This is a dissertation about a particular place, small in size and population, which existed in fin-de-siècle Russia and was known as the Russian Riviera. Stretching along the south and west coasts of the Crimean peninsula, 1300 miles away from St. Petersburg, Russia’s Riviera was the premiere travel destination within the tsarist empire.
“What was the Russian Riviera?” is the broad question at hand here. How did Russians understand their Riviera? What cultural influences shaped the questions raised by locals and visitors concerning the Riviera’s identity and future development? How did Russians give meaning to the place?
Through a thorough analysis of travel literature (by which I mean guidebooks, pamphlets, advertisements, published diaries, and personal reflections), medical reports, local administrative records, and above all newspapers, this dissertation sets out to answer these big questions. The Russian Riviera’s identity and its meaning as a place came to be directly related to the ways that Russians appropriated spaces in Crimea in new ways—ways that were both distinct to the region but also reflective of broader social and cultural processes taking place in the late tsarist empire. Russian travelers used them as a conduit to education and enlightenment. Crimea’s natural world was also rendered as a space of health and modern medical treatments. I suggest that the exploration and understandings of those natural spaces also gave Crimea new meaning as an integrated part of the Russian imperial and national homeland. The growth of resorts for Russian travelers also created new urban spaces in Crimea. The towns and small cities of the coastlines were built up as sanitary spaces by local planners, doctors and engineers; as spaces of leisure for the tourist public; and they were also spaces of social interaction that revolved heavily around contested notions of masculinity and femininity, fashion, and promiscuity. Ultimately, Crimea’s coastlines became the Russian Riviera, endowed with meaning for Russians, because of the ways that they transformed its physical environment into a place of leisure, enlightenment, imperialism, health, sanitation, and highly gendered social interactions.

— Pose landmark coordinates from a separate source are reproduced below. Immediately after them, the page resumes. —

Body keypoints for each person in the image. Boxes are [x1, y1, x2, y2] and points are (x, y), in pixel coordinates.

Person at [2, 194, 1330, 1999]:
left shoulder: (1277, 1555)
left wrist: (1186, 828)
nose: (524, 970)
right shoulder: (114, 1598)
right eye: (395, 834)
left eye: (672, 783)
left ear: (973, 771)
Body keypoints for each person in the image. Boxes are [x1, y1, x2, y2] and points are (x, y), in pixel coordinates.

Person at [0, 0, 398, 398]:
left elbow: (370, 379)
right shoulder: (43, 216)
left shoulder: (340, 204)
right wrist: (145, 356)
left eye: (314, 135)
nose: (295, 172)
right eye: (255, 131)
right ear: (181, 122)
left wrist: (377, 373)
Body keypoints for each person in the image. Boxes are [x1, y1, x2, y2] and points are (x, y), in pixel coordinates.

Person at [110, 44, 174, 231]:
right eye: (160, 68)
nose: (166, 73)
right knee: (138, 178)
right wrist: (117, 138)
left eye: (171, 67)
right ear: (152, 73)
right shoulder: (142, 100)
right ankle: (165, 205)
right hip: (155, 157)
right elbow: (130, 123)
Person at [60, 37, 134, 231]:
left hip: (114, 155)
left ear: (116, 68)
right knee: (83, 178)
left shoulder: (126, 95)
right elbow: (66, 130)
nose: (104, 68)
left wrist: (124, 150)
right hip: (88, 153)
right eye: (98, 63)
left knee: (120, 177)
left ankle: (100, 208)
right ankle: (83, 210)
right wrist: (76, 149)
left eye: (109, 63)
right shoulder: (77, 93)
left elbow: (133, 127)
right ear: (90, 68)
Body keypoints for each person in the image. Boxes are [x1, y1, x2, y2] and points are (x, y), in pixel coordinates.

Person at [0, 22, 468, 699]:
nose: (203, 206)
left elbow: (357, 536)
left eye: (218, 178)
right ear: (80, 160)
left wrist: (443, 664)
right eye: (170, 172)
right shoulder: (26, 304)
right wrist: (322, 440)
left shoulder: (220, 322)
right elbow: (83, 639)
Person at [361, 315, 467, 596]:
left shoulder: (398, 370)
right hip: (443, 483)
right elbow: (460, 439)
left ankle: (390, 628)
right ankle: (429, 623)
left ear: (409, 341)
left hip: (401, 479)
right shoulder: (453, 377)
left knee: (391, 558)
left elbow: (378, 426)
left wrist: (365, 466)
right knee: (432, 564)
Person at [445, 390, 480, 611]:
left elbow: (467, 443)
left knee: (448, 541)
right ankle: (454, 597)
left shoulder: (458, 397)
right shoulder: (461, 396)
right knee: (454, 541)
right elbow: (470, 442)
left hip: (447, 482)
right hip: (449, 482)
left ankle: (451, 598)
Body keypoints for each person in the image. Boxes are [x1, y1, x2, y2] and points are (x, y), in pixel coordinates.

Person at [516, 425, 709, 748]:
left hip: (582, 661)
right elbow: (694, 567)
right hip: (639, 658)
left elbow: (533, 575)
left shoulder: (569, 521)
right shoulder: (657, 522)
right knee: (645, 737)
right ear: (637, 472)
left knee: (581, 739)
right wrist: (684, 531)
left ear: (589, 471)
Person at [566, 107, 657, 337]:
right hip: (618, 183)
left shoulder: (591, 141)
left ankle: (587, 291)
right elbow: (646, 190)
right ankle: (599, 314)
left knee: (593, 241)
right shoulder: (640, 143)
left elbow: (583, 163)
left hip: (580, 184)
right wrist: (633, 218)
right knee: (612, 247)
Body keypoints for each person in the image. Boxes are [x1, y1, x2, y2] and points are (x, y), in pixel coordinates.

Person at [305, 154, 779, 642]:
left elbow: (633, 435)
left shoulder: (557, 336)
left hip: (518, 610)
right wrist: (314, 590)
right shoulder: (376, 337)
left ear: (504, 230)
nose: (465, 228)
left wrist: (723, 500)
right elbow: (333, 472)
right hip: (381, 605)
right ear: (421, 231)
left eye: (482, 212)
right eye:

The contests over the identity of the Russian Riviera and the meaning that local and traveling Russians gave to it speak to a whole host of anxieties and aspirations that they held at the fin-de-siècle. More than a history of a small part of peninsula thousands of miles from the imperial centers, this dissertation sheds light on real concerns of nineteenth and early twentieth century Russians, including the changing relationships between humans and the natural world, modern medical knowledge, practices, and civil society, rapid urbanization, and the politics and public discourse surrounding sex. Like no other place in the tsarist empire, the history of the Russian Riviera matters as a site that reveals the extensive, interwoven links connecting travel, imperialism, medicine, gendered social environments, and the natural world.